35 organisations representing millions of vapers around the world urged Google to not ban vaping related apps from Google Play and to ensure that adults can keep rely on facts when trying to quit cigarettes. The message comes in response to a request from Tobacco Free Kids to ban all vaping related apps on Google Play.
Michael Landl, Director of the World Vapers’ Alliance (WVA), one of the 35 organisations behind the call, said: _“Google already showed its ability to protect kids from accessing content not suitable for minors. It is clear that they have the technical ability to protect children without depriving adults of information. For the good of public health and consumer freedom this anti-vaping crusade needs to stop. The health and wellbeing of millions of people around the world depends on it.”_

In a letter sent to Google CEO, Sundar Pichai, the 35 organisations point out that vaping is 95% less harmful compared to smoking and many governmental agencies already encourage smokers to switch. Google should follow these science-based actions. The letter also notes that many of the apps being banned are designed to help and guide those who wish to find a less risky alternative to smoking.

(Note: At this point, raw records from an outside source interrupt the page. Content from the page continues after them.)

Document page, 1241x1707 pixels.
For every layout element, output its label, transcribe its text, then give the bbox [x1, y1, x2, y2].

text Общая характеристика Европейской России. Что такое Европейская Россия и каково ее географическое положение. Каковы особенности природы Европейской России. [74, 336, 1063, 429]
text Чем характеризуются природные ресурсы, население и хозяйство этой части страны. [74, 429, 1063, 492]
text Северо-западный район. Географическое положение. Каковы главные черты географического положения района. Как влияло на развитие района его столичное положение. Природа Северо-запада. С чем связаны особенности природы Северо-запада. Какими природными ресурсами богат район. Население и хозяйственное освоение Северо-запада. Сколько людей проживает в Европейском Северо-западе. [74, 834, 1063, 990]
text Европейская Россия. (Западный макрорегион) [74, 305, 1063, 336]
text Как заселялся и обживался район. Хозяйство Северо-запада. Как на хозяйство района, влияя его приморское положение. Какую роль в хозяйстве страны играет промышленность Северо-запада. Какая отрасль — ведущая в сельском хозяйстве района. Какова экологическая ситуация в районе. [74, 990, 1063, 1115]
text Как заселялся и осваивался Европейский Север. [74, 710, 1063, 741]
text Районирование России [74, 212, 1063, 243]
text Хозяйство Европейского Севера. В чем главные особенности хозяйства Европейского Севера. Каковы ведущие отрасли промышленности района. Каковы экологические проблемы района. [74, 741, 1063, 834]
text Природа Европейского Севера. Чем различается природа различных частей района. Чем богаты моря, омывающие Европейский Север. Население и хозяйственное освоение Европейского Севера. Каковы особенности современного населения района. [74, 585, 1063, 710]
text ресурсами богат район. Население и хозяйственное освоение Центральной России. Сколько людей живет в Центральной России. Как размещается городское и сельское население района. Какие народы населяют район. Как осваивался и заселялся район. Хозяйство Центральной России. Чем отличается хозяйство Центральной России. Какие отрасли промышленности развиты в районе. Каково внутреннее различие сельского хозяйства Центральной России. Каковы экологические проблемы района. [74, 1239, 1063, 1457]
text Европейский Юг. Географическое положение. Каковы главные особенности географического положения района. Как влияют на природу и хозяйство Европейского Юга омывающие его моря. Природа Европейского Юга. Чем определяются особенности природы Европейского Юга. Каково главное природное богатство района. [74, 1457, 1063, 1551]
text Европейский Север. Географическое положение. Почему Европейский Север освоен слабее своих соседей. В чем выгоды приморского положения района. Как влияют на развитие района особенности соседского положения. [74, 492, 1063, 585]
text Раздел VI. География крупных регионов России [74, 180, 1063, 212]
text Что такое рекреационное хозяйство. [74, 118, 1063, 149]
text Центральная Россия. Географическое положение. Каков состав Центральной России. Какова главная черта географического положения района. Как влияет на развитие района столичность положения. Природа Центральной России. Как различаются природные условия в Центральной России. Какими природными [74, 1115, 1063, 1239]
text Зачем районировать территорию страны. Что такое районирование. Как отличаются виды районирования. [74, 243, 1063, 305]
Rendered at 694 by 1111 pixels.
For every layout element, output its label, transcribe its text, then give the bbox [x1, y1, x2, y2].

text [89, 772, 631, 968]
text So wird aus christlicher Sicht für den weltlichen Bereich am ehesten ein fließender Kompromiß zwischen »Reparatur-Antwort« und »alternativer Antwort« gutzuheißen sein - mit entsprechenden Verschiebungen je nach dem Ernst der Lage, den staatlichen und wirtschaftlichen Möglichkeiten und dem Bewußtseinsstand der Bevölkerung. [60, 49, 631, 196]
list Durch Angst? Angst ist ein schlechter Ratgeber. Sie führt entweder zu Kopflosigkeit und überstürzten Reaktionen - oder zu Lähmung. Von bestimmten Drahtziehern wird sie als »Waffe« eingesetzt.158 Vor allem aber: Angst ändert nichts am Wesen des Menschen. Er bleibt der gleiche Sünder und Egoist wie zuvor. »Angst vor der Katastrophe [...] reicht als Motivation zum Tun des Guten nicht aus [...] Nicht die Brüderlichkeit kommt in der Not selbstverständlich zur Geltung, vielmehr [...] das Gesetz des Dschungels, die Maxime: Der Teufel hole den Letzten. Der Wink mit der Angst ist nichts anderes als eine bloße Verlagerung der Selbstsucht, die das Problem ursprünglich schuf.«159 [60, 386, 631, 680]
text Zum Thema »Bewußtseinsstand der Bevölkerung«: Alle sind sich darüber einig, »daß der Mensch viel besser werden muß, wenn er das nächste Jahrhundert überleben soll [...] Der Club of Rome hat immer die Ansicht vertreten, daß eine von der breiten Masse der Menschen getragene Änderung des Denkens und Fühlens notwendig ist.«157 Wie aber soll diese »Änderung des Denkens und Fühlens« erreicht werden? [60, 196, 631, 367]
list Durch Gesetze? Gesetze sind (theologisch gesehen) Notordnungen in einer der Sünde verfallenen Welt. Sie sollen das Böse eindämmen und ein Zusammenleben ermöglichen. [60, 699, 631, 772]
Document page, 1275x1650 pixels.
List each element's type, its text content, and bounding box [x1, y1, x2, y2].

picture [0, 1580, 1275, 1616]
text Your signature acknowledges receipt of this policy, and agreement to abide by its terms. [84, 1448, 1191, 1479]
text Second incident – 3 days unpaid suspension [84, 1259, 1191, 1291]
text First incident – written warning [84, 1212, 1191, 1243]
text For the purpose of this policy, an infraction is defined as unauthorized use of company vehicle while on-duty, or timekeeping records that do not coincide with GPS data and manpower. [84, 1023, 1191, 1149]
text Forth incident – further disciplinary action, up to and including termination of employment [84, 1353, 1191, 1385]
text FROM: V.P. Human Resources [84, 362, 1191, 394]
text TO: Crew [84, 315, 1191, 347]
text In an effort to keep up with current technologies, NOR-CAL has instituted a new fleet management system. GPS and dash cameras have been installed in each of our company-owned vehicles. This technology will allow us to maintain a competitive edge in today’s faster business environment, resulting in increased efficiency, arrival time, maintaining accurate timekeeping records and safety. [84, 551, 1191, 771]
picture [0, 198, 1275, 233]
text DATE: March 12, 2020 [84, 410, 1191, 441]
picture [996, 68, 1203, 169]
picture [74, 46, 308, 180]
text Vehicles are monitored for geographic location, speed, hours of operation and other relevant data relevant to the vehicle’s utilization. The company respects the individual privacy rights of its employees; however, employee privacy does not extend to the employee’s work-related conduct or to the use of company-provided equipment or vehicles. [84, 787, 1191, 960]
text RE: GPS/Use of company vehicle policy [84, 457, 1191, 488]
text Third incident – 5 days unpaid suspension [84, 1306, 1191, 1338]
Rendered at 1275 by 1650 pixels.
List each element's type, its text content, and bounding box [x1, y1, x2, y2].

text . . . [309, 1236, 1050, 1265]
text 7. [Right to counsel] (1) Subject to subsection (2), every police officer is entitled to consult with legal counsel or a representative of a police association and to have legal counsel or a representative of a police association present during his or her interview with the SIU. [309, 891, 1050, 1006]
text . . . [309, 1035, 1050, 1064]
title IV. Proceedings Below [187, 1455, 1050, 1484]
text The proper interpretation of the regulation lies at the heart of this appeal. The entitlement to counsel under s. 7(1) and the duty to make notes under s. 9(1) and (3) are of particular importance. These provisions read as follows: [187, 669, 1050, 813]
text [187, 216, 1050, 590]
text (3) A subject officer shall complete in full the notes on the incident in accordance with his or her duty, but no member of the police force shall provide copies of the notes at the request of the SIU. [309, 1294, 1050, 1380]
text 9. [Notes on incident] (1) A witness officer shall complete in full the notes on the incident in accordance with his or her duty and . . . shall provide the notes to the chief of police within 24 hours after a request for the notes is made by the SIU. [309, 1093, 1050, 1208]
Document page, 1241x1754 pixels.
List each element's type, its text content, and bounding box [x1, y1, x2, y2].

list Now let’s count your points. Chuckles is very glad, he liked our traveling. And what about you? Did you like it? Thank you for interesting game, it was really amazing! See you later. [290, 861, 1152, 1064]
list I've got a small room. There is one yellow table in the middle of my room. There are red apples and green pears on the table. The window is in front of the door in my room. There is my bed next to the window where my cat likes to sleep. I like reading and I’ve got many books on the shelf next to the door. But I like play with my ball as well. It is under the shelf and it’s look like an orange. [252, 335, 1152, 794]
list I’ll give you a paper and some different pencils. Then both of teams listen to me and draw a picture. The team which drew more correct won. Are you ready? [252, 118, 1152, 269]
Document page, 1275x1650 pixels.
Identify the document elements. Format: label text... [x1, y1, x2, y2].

Francisco Ordonez, President of Latin American consumer group, ARDT Iberoamérica and signatory of the letter, said: _“Vaping is less harmful than smoking and an effective smoking cessation method. People need to be able to access accurate information about vaping and get help to quit smoking. Reducing access to reliable information for smokers will be that fewer people try to switch to less harmful alternatives. Nobody can want this. Google needs to resist these misinformed and populist demands.”_

The signatory organisations are calling on Google to keep access to information about vaping and tobacco harm reduction in general open.

The letter followed on the heels of the WVA warning about the impact of higher taxes on vape products.


The organisation strongly urged European policymakers to stay away from equating smoking tobacco and vaping, especially when it comes to taxation. The warning followed a recently ended consultation on the update of the Tobacco Excise Directive, which specified the European Commission’s intention to tax vaping products similarly to how cigarettes are taxed.

Commenting on consultation, Landl said: _“Making vaping less appealing to smokers by higher prices will discourage current smokers from switching to less harmful alternatives. This is certainly not going to be of any public health benefit. Additionally, high taxes on vaping products are particularly harmful to the lower income brackets of the population, which make up the largest proportion of current smokers.”_

The consultation ended on 5 January and out of 134 responses from citizens, associations and industry, 113, or 84% referenced the positive impacts of vaping and the serious negative impact that taxing it the same as cigarettes would have.

Michael Landl added: _“I am delighted by the overwhelming number of responses in favour of vaping to this consultation. It shows that many people know the potential for harm reduction of vaping. What policymakers need now to understand is that tax hikes on vaping will lead to people switching back to smoking, an outcome absolutely nobody wishes for._

“_Therefore, for the WVA it is important that non-combustible products are not regulated and taxed the same way combustible tobacco is. Lawmakers need to follow the scientific evidence and abstain from tighter regulation and higher taxation of vaping products_.


_“If we want to reduce smoking induced burdens on public health, access and affordability to vaping products need to be guaranteed”_, Michael Landl concluded.

Reactions: Like 6 | Thanks 1 | Informative 6


----------



## Resistance (21/1/21)

I have experienced this higher taxes very recently. The package said contains lithium batteries and they just assumed it was worth more than R1400 and taxed accordingly. I think this is very idiotic and they're taking advantage of the( vaping ) consumer.

Reactions: Like 1 | Agree 3


----------